* _TASK DESCRIPTION_: Arrange the data from the line with "pose: elev=343.9 azim=48.4" up to and including the line with "Dot at: (193, 248)" as a Markdown table with two columns, Row and Line. Number each row and leave out any blank lines.

* _RECORDS PROVIDED_:

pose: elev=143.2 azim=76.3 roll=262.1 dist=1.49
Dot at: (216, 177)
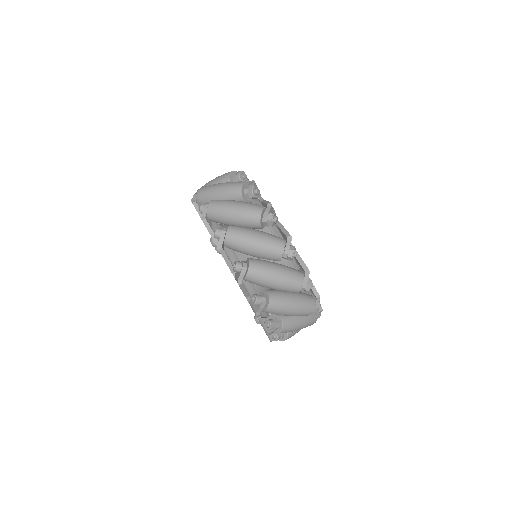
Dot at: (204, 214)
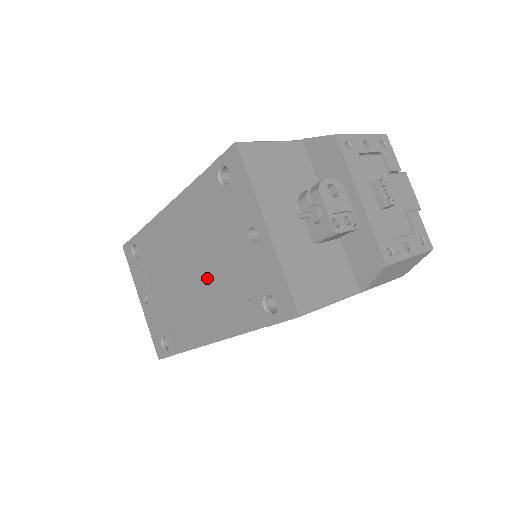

* * *

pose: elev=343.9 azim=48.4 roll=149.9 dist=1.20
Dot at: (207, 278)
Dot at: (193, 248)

* _EXERCISE SOLUTION_:
| Row | Line |
|---|---|
| 1 | pose: elev=343.9 azim=48.4 roll=149.9 dist=1.20 |
| 2 | Dot at: (207, 278) |
| 3 | Dot at: (193, 248) |